Consumers choose to use prepaid cards for any number of reasons. Some are smart money managers; others are trying to make up for past financial mistakes. Still others have left banks for less expensive alternatives. Most require a variety of products and service providers to get the job done, however, from check cashing establishments to payday lenders. The Pew research found that 38% of prepaid cardholders have used a check-cashing store; 21% have taken out payday loans.
Loads to prepaid debit cards more than doubled between 2009 and 2012, driven primarily by a desire for better control over spending, debt and fees, according Pew. Cardholders aren’t very loyal, however. The typical consumer uses a prepaid debit card for an average six months before ditching it for another prepaid card, or another payment method (like cash or money orders), according to the Federal Reserve Bank of Philadelphia. That’s because consumers are looking for more than just another way to pay for things. They want and need tools that help them manage their lives, on the go. This includes products and services that help them manage their financial lives, like prepaid cards with instant good funds for check to card loads, balance inquiries, bill pay, and remittances.

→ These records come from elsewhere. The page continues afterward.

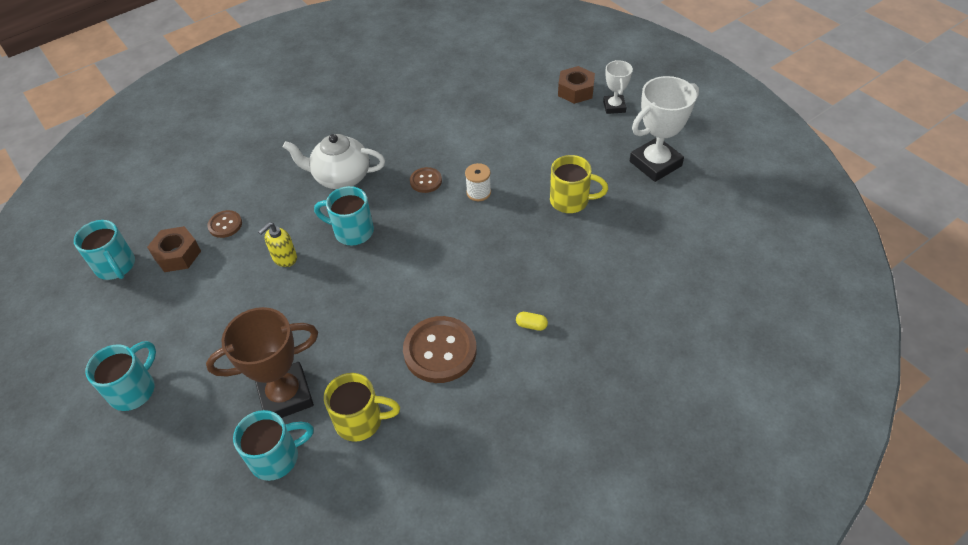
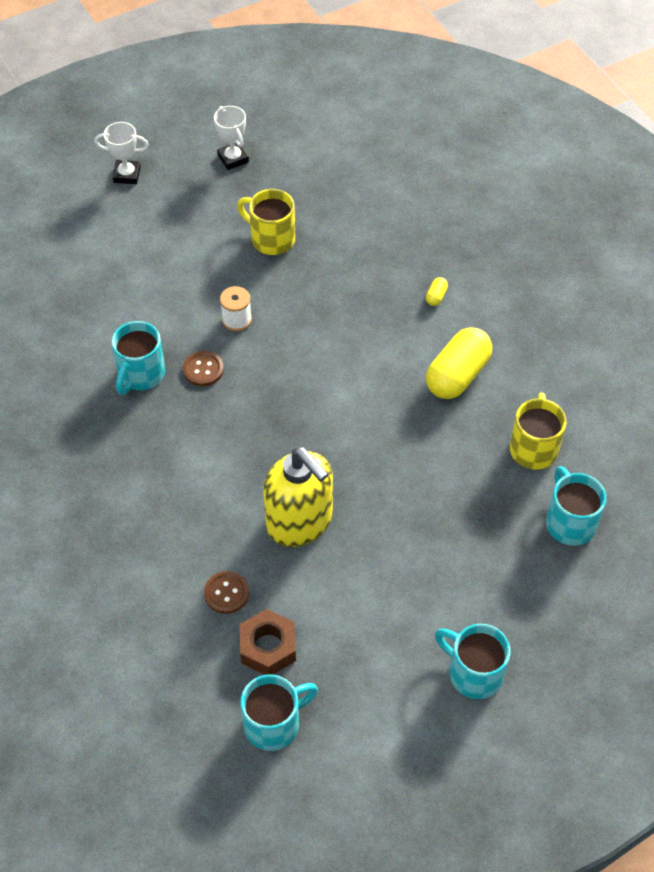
camera: 85 degrees left, 5 degrees up
brown trophy [206,307,318,418] -> none
yellow soap dispenser [258,222,297,267] -> yellow soap dispenser [263,447,333,547], size x2.02
white teapot [283,134,385,189] -> none
turquoise mug [314,186,374,246] -> turquoise mug moved to [111,321,165,395]
brown button [403,316,477,383] -> yellow capsule [426,327,492,399]
yellow mug [550,155,608,213] -> yellow mug turned 75 degrees counterclockwise [237,189,295,255]
brown nut [558,66,595,104] -> none
white trophy [630,76,699,182] -> white trophy [214,106,249,170], size x0.56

Prepaid debit cards are transforming the ways people bank and manage their finances. Being able to access their cash and perform other basic financial management activities anytime, anywhere, using their mobile phones and their prepaid cards will further improve the lives of modern consumers. The payoff for financial institutions will come in the form of stickier cardholders, new fee income opportunities and non-interest paying deposits. It’s a winning proposition all the way around.